The initial aim was to produce a series of engines of higher than normal output that would be able to stay ahead of the competition without revision for many years and which Sir William insisted also had to "look good". In 1942-43, a range of configurations was considered and it was concluded that, for good breathing and high bmep, the new engines would need vee-opposed valves operating in hemispherical combustion chambers. Two configurations of this type were selected for comparison in 1943 and the prototypes named "XG" and "XF". The XG 4-cylinder of 1,776 cc, first tested in October 1943, was based on the 1.5-litre Standard block and used its single cam-in-block to operate the opposed valves via a complicated crossover pushrod arrangement, similar to that of the pre-war BMW 328. The XF 4-cylinder of 1,732 cc used the now familiar dual overhead cam (DOHC) configuration and was first tested in November 1944. The XG was found to suffer from excessive pushrod and rocker noise and gas flow figures through its vertical valve ports did not equal those of the horizontal ports on the XF. Therefore, from these two options, the DOHC XF layout was selected.
The first XK engine was not run until October 1945. This was XK Engine No. 1 – a four-cylinder unit with a three-bearing crankshaft, a bore and stroke of 76 x 98 mm and a capacity of 1,790 cc. The engine was still a small capacity unit similar to the XF, XG and even the pre-war Standard-SS Jaguar units. However, at this stage, even though Heynes mentions a six-cylinder version, tests appear to have been carried out on the four-cylinder XK which gave 76 bhp during early trials and later 83 bhp.
4 cylinder engine development progress:
The engine was further tested in its rebuilt form with various small modifications tried out.
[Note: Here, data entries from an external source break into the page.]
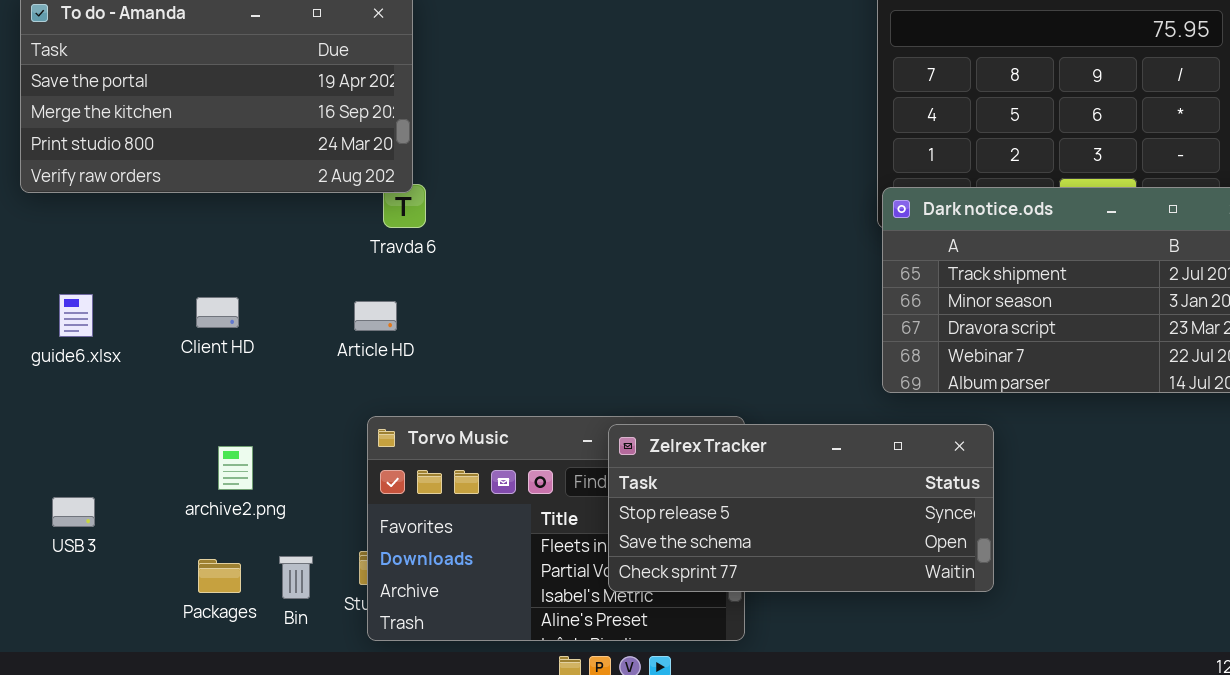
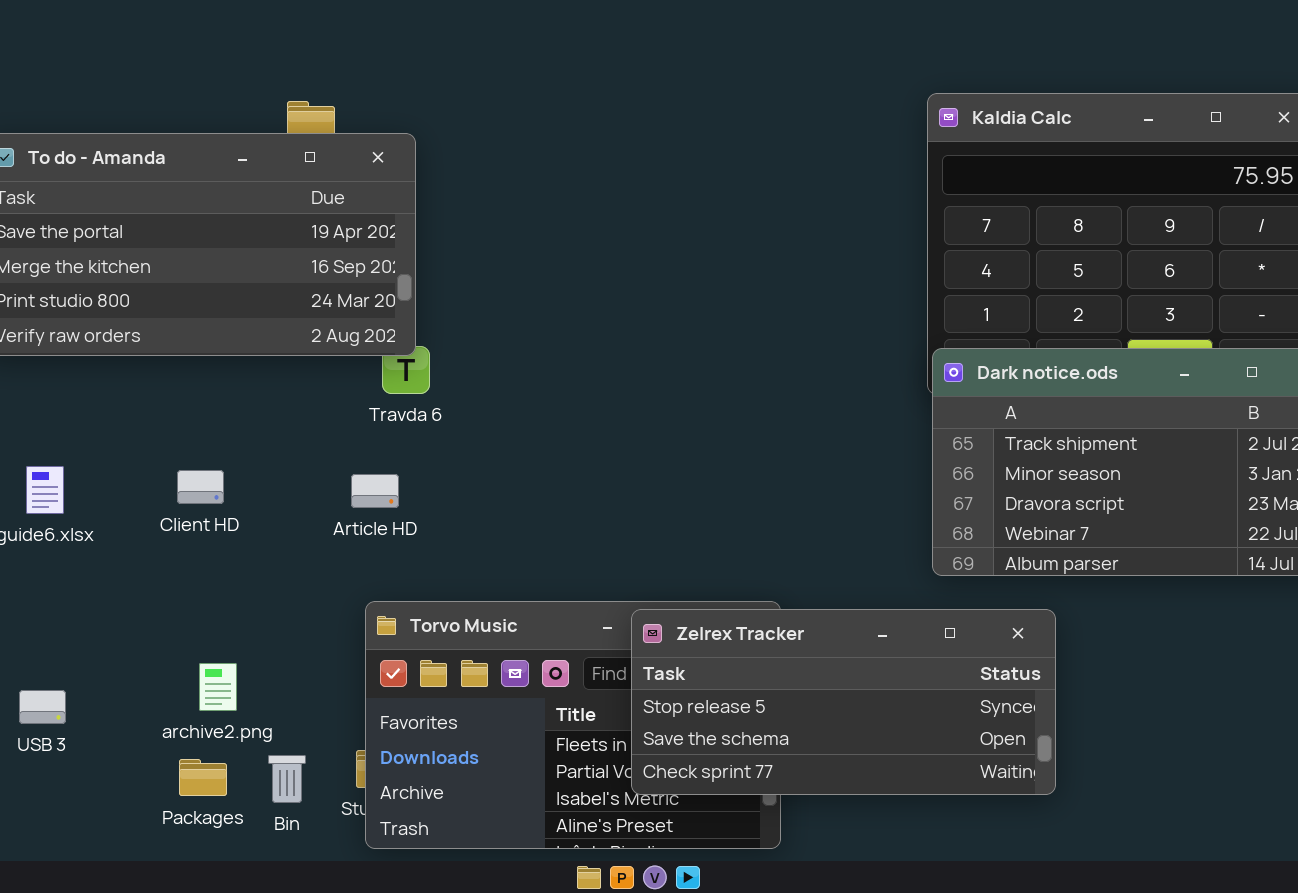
archive2.png: [218,446,253,490] -> [199,663,237,711], moved

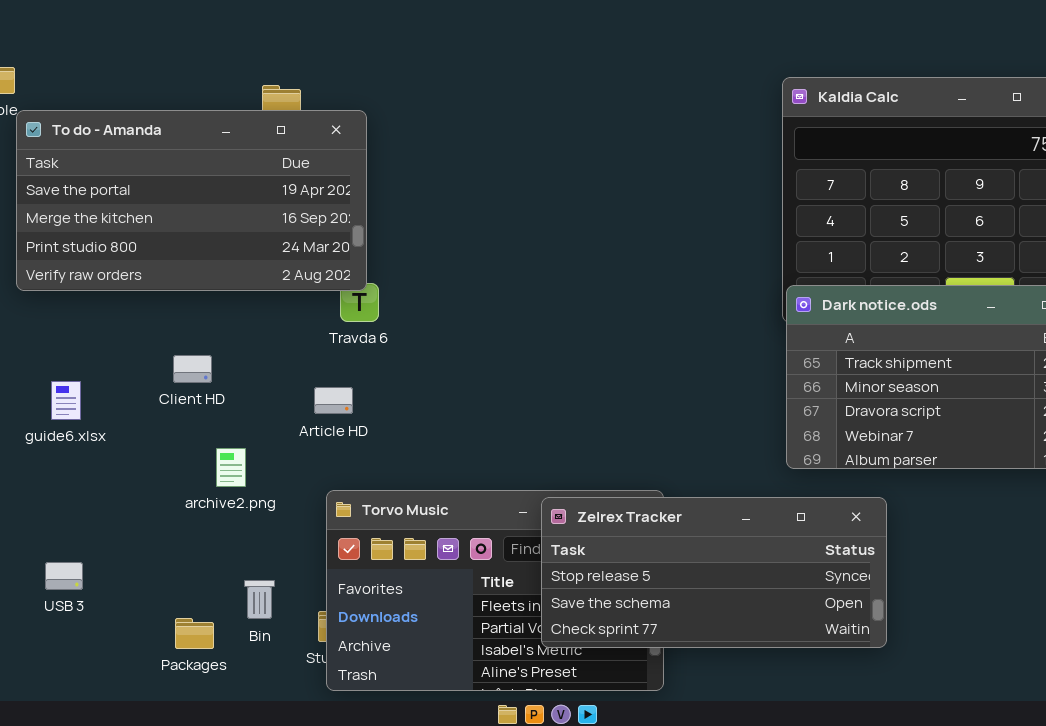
Client HD: [177,470,224,504] -> [173,355,212,383], moved
archive2.png: [199,663,237,711] -> [216,448,246,487], moved
Bin: [268,755,306,803] -> [244,580,275,619], moved

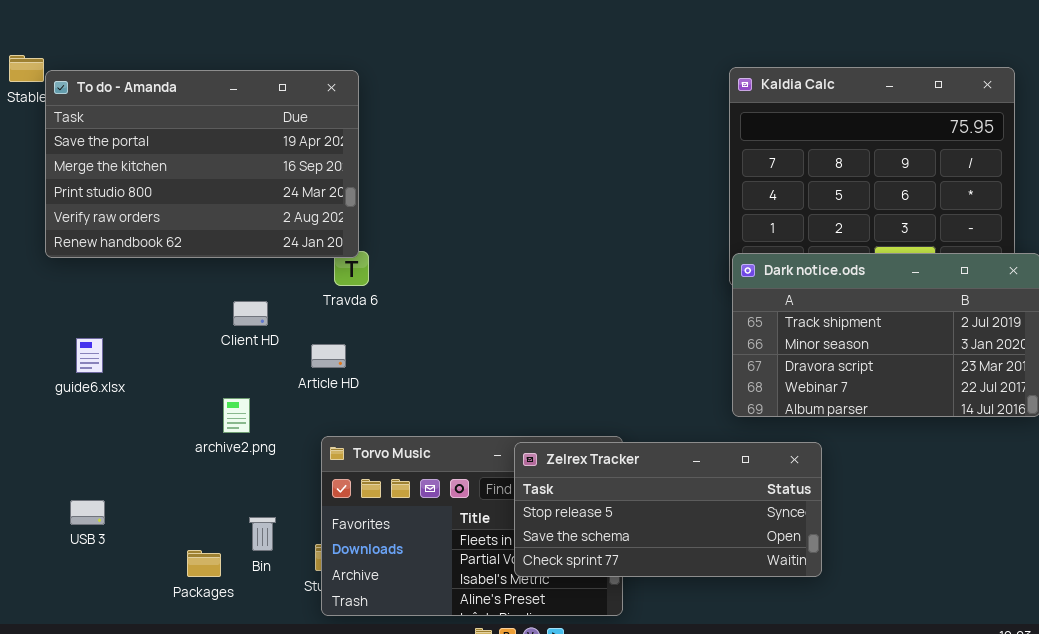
To do - Amanda: [16,110,367,291] -> [45,70,359,258], resized
Client HD: [173,355,212,383] -> [233,301,268,326], moved

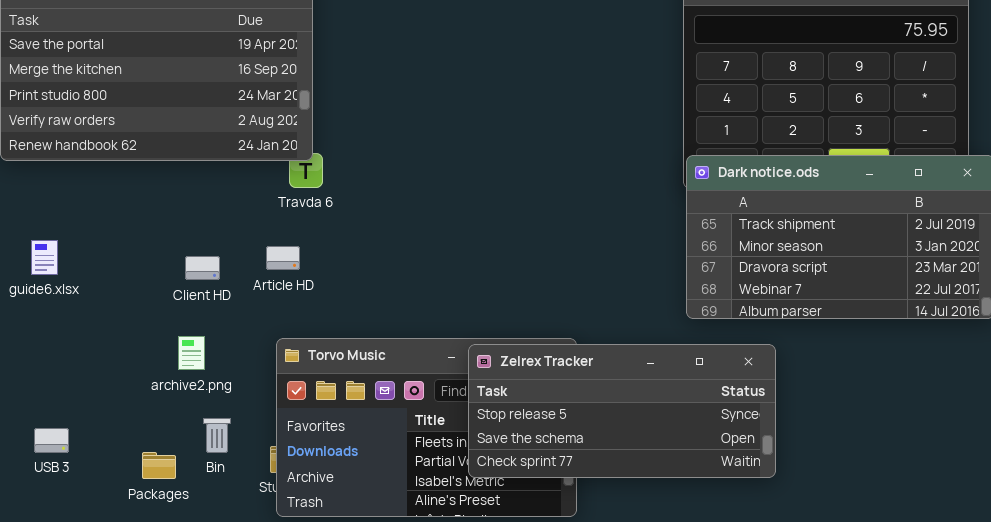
Client HD: [233,301,268,326] -> [185,256,220,280], moved
archive2.png: [223,398,250,433] -> [178,336,205,370], moved
USB 3: [70,500,105,525] -> [34,428,69,453], moved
For example, in place of the twin SU carburettors, four Amal T.T.10 units were fitted on ‘a special monitoring plate with controls’. This was only tried once and by the next day the SUs were back in place to ‘prove the engine’. After being run for 13 hours 45 minutes the data was collated and the engine declared fit for purpose.
It was now ready to be fitted to the Gardner Special for the record attempt on 15th September 1948 – just before Jaguar announced the XK120 Super Sports with the six-cylinder XK engine at the Earls Court Motor Show.